Ускорив шаг, я поравнялся с боярином и, шепнув на ходу, что надо переговорить с Федором Борисовичем, а потом сразу сдам назад, потому никаких убытков для его отечества не предвидится, нагнал царевича.
– Трясет? – спросил я грубовато, без околичностей, не став ходить вокруг да около, и посоветовал: – Лучше немного отвлекись, подумай о чем-нибудь ином – поможет.
– А… о чем?
– Утро вспомни, – порекомендовал я. – Тогда ты уже был готов погибнуть с саблей в руке. Молодец.
Федор зарделся.
– Но поверь, что умереть с мужеством куда легче, чем жить мужественно. И еще одно. Даю тебе слово, что в ближайшее время хуже, чем несколько часов назад, тебе не будет – некуда. Глядишь, и страх пропадет.
– А я и не боюсь! – обиделся он.
– Ну да, – согласился я. – А спина у тебя дрожит от смеха.
– Она… сама, – попытался оправдаться он.
– Помнится, я уже говорил тебе утром, чем отличается храбрец от труса.
– Я запомнил, – торопливо перебил он.
– Есть еще одно отличие, – внес я дополнение. – В отличие от труса, чего боится храбрец, знает только он сам. Судя по твоей спине, этого не скажешь.
– Я самую малость, – виновато улыбнулся Федор.
– Малость – это ничего, – согласился я. – Страх в малых дозах даже хорош, ибо бодрит. – Но не удержался от язвительного комментария: – Вот только твою малость видно за версту, а это уже плохо. В больших количествах страх вреден – расслабляет и ум, и тело.

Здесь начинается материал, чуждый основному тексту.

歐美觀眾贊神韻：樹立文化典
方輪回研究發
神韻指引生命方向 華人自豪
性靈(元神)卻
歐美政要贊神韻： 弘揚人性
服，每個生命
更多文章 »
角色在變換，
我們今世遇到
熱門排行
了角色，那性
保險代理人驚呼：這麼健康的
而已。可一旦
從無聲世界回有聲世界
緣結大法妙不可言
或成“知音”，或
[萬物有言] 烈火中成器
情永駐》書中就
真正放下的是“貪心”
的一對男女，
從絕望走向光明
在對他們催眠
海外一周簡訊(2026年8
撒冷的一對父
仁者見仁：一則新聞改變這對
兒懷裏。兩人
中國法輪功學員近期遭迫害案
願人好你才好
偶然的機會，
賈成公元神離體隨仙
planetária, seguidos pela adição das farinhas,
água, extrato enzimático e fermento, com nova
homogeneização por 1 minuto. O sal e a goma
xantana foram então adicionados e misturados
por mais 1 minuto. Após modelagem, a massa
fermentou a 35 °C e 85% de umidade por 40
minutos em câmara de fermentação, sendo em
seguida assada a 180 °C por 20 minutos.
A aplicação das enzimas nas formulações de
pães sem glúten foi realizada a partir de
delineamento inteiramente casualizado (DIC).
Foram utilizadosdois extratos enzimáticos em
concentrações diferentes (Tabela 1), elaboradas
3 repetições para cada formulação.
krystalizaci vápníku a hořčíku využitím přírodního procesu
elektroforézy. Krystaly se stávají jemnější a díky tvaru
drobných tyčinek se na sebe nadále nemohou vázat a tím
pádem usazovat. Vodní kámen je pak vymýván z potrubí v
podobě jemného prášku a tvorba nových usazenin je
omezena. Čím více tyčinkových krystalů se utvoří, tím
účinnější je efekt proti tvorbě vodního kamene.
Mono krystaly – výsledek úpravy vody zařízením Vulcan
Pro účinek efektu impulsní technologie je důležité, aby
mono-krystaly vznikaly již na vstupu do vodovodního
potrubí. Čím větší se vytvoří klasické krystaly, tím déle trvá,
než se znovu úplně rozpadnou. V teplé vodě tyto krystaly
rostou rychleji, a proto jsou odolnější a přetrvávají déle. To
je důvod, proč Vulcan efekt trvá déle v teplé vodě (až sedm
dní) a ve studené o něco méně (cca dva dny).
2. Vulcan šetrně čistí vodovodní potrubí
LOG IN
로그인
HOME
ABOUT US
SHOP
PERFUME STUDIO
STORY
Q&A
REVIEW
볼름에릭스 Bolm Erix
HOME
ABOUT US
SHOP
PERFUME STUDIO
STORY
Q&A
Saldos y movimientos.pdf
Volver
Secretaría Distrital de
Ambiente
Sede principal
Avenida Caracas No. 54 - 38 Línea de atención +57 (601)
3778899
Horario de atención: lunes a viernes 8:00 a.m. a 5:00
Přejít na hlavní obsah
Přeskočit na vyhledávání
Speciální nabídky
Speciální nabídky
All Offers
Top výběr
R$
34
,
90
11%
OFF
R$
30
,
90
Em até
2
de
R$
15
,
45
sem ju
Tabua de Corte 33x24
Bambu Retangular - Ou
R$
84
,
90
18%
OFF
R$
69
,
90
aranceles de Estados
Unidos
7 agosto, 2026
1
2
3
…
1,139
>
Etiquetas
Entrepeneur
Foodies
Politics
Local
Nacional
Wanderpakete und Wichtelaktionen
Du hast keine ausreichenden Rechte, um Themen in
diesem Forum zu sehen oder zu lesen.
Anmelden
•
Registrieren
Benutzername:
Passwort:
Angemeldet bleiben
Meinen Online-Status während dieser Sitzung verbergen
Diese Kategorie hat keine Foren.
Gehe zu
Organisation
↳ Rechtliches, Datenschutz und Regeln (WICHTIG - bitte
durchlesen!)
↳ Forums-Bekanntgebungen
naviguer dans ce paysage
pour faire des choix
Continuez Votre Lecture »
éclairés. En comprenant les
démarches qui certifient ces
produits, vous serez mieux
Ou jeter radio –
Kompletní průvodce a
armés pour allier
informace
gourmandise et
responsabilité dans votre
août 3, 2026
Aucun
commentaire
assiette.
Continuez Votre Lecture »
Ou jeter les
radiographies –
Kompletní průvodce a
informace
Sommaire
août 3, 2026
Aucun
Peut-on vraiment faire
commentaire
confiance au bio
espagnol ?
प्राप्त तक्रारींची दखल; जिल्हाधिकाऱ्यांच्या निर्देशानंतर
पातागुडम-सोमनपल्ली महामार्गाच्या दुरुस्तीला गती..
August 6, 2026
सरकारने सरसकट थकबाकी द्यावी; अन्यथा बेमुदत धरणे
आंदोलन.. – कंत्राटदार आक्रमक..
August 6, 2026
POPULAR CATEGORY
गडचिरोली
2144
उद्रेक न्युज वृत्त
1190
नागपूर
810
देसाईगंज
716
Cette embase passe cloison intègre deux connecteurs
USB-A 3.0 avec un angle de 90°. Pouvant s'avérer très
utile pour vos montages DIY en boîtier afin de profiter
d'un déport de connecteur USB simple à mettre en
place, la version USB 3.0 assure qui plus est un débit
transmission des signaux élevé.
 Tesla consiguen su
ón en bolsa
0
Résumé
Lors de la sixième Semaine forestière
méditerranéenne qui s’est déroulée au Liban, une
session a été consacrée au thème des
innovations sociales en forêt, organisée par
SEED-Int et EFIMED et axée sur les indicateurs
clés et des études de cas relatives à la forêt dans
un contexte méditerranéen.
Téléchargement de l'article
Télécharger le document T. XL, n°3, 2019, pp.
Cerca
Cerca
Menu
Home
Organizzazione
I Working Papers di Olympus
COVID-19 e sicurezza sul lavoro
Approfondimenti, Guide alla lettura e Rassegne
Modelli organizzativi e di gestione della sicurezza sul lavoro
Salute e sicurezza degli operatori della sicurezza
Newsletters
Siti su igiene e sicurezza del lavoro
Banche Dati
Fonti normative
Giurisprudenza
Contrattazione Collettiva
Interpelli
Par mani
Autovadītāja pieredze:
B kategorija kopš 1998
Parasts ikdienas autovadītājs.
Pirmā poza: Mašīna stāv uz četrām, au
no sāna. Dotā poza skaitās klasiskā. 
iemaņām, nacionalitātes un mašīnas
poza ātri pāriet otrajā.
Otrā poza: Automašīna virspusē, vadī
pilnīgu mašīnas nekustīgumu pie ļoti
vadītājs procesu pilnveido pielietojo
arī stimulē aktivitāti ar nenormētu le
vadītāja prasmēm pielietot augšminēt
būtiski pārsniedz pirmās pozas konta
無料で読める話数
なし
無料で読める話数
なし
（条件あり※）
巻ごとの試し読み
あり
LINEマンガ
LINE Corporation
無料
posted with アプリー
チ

Потому малость оставь, а остальное выкинь и считай, что это сегодняшний урок практической философии. Понял ли, ученик? – И ободряюще подмигнул.
– Ага, – кивнул он и благодарно улыбнулся.
Вот и чудненько, поскольку время на болтовню тоже лимитировано, ибо мы уже повернули направо, огибая Вознесенский монастырь, и приближаемся к Фроловским воротам, а сзади озабоченно покашливает Шуйский, беспокоясь о возможной потерьке и настойчиво напоминая о моем обещании уступить место.
Я послушно тормознул, сбавляя ход и пропуская вперед боярина.
Стоящий у ворот Зомме был чуточку больше суетлив, чем надо, но оно и понятно – впервой на таких мероприятиях, вот и озабочен, чтоб чего не упустить.
На секунду повеяло холодком – под аркой башни было куда прохладнее, а от кирпичных стен ощутимо веяло сыростью.
Впереди явственно слышался шум голосов. Я покосился на свой ларец, который нес в руках, – мой ярко горящий факел, с которым я приближался к охапкам хвороста под опорами мостов.
Процессия уменьшилась. Незадачливых убийц вместе с Бельским я заранее велел оставить вне поля зрения народа – за кремлевскими стенами. Ни к чему людям глядеть на их отвратные рожи раньше времени.
Как все сложится и, главное, как толпа воспримет эти прелюбопытнейшие новости об изменениях в судьбе Федора, я понятия не имел.
Нет, о его назначении полновластным наместником всех восточных окраин я как-то не беспокоился. Тут расчет был на народное… равнодушие и столичное высокомерие. Какая разница, куда его отправляют и что именно дают. Главное – подальше от Москвы.
Однако в грамотке речь шла не только о наместничестве, но и о том, что Годунов становится престолоблюстителем, призванным поддерживать порядок в столице до появления в ней Дмитрия, а это иное.
Особенно с учетом того, что не далее как несколько дней назад эти же москвичи, которые стояли в ожидании, дружно подписали грамотку, где просили прощения у нового государя, приглашали его на престол и признавали себя его верноподданными.
То есть, по сути, они все предали моего ученика, а теперь он назначается над ними престолоблюстителем.